Lack of police transparency breeds anger and mistrust
Philadelphia police continue to keep mother of man shot by cops in the dark.
TANYA BROWN-Dickerson sat listening to her car radio in a Home Depot parking lot when she heard something that sent chills through her.
A 26-year-old black man driving a white Dodge Charger had been shot by police during a stop. It took just a few calls to friends and family to confirm that it was her son, Brandon Tate-Brown.
That was two months ago. She's since learned little else about her son's death. Yesterday, Brown learned from the Daily News that the police officers involved in the shooting were back on the streets after an internal investigation found that they did not violate departmental policies. The case is still being reviewed by the District Attorney's Office.
Another wondrous example of community-building by the Philadelphia Police Department. PPD: Breaking hearts and minds one bungled interaction at a time.
And this after Brown-Dickerson and a church full of residents and activists raised holy hell at a meeting last week about police protecting cops rather than civilians by refusing to release information about police-related shootings like Tate-Brown's.
They wanted the names of the officers.
They wanted to see the surveillance video.
They wanted answers.
At the meeting, Deputy Commissioner Kevin Bethel apologized to Brown-Dickerson for the way she discovered her son's death, calling it "unacceptable."
"We do believe the name [of the officer involved] should come out, but the question is, 'How can we best do that?' " Bethel said.
He said Commissioner Charles Ramsey assigned him and others in the department to come up with a "protocol" to best disseminate information in these cases.
Information like . . . the officers involved in the controversial shooting being put back out on the streets weeks ago?
It was only yesterday, after the Daily News started asking questions about the status of the case, that Ramsey called Brown-Dickerson to tell her the cops were back on patrol.
Brown-Dickerson said the commissioner apologized, which is admirable. But how many apologies is this mother going to get before the cops start giving her basic information?
It's another example of the PPD being its own worst enemy - even when it just might be justified here.
Police say that on Dec. 15, Brandon Tate-Brown reached for a gun in his car during a struggle with officers, who had stopped him for a traffic violation on Frankford Avenue near Magee. It was later learned that he had a criminal record. His family says they believe that he was unjustly stopped by racist cops and that the gun was planted.
Scoff all you want, but this is exactly what happens when people are left in the dark, when they're forced to read between the lines of a process shrouded in unnecessary mystery. Do that and people will inevitably fill the void, usually with doubts and suspicions.
I understand it's not possible to give the public all the information it wants during ongoing investigations. No matter how this case concludes, people won't be satisfied. Someone is dead, people are angry.

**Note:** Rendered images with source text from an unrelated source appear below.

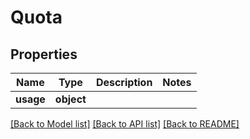 # Quota

## Properties
Name | Type | Description | Notes
------------ | ------------- | ------------- | -------------
**usage** | **object** |  | 

[[Back to Model list]](../README.md#documentation-for-models) [[Back to API list]](../README.md#documentation-for-api-endpoints) [[Back to README]](../README.md)


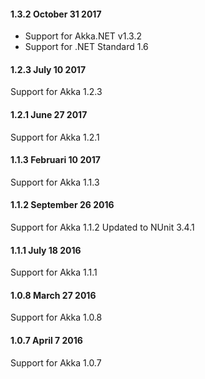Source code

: #### 1.3.2 October 31 2017
* Support for Akka.NET v1.3.2
* Support for .NET Standard 1.6

#### 1.2.3 July 10 2017

Support for Akka 1.2.3

#### 1.2.1 June 27 2017 

Support for Akka 1.2.1

#### 1.1.3 Februari 10 2017 ####

Support for Akka 1.1.3

#### 1.1.2 September 26 2016 ####

Support for Akka 1.1.2 Updated to NUnit 3.4.1

#### 1.1.1 July 18 2016 ####

Support for Akka 1.1.1

#### 1.0.8 March 27 2016 ####

Support for Akka 1.0.8

#### 1.0.7 April 7 2016 ####

Support for Akka 1.0.7
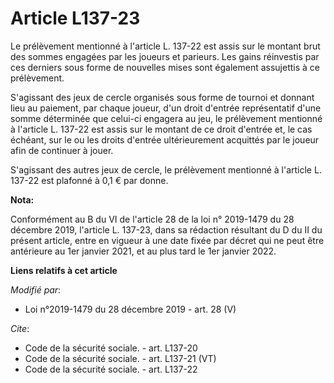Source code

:# Article L137-23

Le prélèvement mentionné à l'article L. 137-22 est assis sur le montant brut des sommes engagées par les joueurs et parieurs.
Les gains réinvestis par ces derniers sous forme de nouvelles mises sont également assujettis à ce prélèvement.

S'agissant des jeux de cercle organisés sous forme de tournoi et donnant lieu au paiement, par chaque joueur, d'un droit
d'entrée représentatif d'une somme déterminée que celui-ci engagera au jeu, le prélèvement mentionné à l'article L. 137-22
est assis sur le montant de ce droit d'entrée et, le cas échéant, sur le ou les droits d'entrée ultérieurement acquittés par
le joueur afin de continuer à jouer.

S'agissant des autres jeux de cercle, le prélèvement mentionné à l'article L. 137-22 est plafonné à 0,1 € par donne.

**Nota:**

Conformément au B du VI de l'article 28 de la loi n° 2019-1479 du 28 décembre 2019, l'article L. 137-23, dans sa rédaction
résultant du D du II du présent article, entre en vigueur à une date fixée par décret qui ne peut être antérieure au 1er
janvier 2021, et au plus tard le 1er janvier 2022.

**Liens relatifs à cet article**

_Modifié par_:

  - Loi n°2019-1479 du 28 décembre 2019 - art. 28 (V)

_Cite_:

  - Code de la sécurité sociale. - art. L137-20
  - Code de la sécurité sociale. - art. L137-21 (VT)
  - Code de la sécurité sociale. - art. L137-22
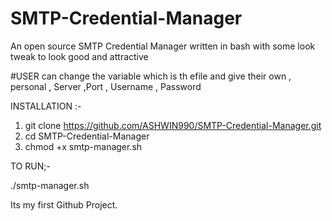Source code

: # SMTP-Credential-Manager
An open source SMTP Credential Manager written in bash with some look tweak to look good and attractive 

#USER can change the variable which is th efile and give their own , personal , Server ,Port , Username , Password 


INSTALLATION :-

1) git clone https://github.com/ASHWIN990/SMTP-Credential-Manager.git
2) cd SMTP-Credential-Manager
3) chmod +x smtp-manager.sh 


TO RUN;-

./smtp-manager.sh





Its my first Github Project.
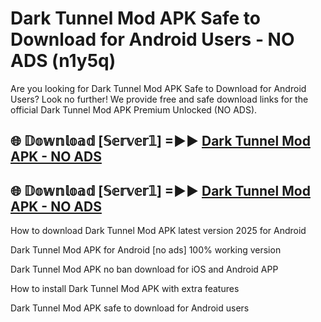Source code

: # Dark Tunnel Mod APK Safe to Download for Android Users - NO ADS (n1y5q)

Are you looking for Dark Tunnel Mod APK Safe to Download for Android Users? Look no further! We provide free and safe download links for the official Dark Tunnel Mod APK Premium Unlocked (NO ADS).

## 🌐 𝔻𝕠𝕨𝕟𝕝𝕠𝕒𝕕 [𝕊𝕖𝕣𝕧𝕖𝕣𝟙] =►► [Dark Tunnel Mod APK - NO ADS](https://getmodsapk.pages.dev?q=Dark+Tunnel+Mod+APK)

## 🌐 𝔻𝕠𝕨𝕟𝕝𝕠𝕒𝕕 [𝕊𝕖𝕣𝕧𝕖𝕣𝟙] =►► [Dark Tunnel Mod APK - NO ADS](https://getmodsapk.pages.dev?q=Dark+Tunnel+Mod+APK)

How to download Dark Tunnel Mod APK latest version 2025 for Android

Dark Tunnel Mod APK for Android [no ads] 100% working version

Dark Tunnel Mod APK no ban download for iOS and Android APP

How to install Dark Tunnel Mod APK with extra features

Dark Tunnel Mod APK safe to download for Android users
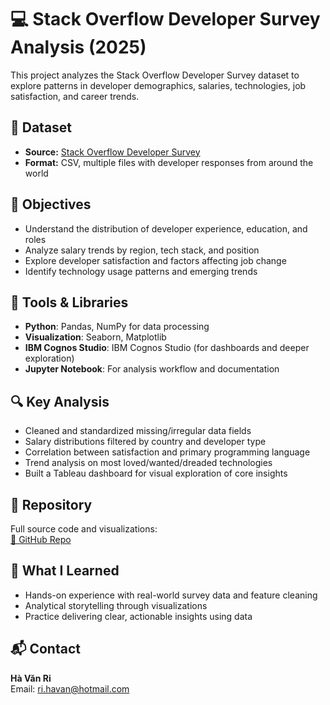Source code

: # 💻 Stack Overflow Developer Survey Analysis (2025)

This project analyzes the Stack Overflow Developer Survey dataset to explore patterns in developer demographics, salaries, technologies, job satisfaction, and career trends.

## 📁 Dataset

- **Source:** [Stack Overflow Developer Survey](https://insights.stackoverflow.com/survey)
- **Format:** CSV, multiple files with developer responses from around the world

## 🎯 Objectives

- Understand the distribution of developer experience, education, and roles
- Analyze salary trends by region, tech stack, and position
- Explore developer satisfaction and factors affecting job change
- Identify technology usage patterns and emerging trends

## 🧰 Tools & Libraries

- **Python**: Pandas, NumPy for data processing  
- **Visualization**: Seaborn, Matplotlib  
- **IBM Cognos Studio**: IBM Cognos Studio (for dashboards and deeper exploration)  
- **Jupyter Notebook**: For analysis workflow and documentation

## 🔍 Key Analysis

- Cleaned and standardized missing/irregular data fields
- Salary distributions filtered by country and developer type
- Correlation between satisfaction and primary programming language
- Trend analysis on most loved/wanted/dreaded technologies
- Built a Tableau dashboard for visual exploration of core insights

## 🔗 Repository

Full source code and visualizations:  
[🔗 GitHub Repo](https://github.com/havanri/Capstone-Project---Data-Analytist)

## 🧠 What I Learned

- Hands-on experience with real-world survey data and feature cleaning  
- Analytical storytelling through visualizations  
- Practice delivering clear, actionable insights using data  

## 📬 Contact

**Hà Văn Ri**  
Email: ri.havan@hotmail.com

But increasingly police seem to use "ongoing investigation" as a convenient shield from giving the public any information at all. For all the talk of sacred process and procedure, the PPD makes these rules and it can certainly change them. A lot faster than anyone's let on. (Just showing some common decency toward a mother who lost her son would be a start.)
Ramsey said he expects to have a plan in place in the next week or so that will specifically outline how the department should communicate with families in these situations. "There's really no excuse here," he said. No, there's not.
This isn't rocket science. Lack of transparency breeds mistrust. Simple as that.
"There's just no justification for keeping me in the dark," Brown-Dickerson said. "There's no justification for not telling me who killed my son and now for not telling me that the cops who were responsible were put back on the streets weeks ago."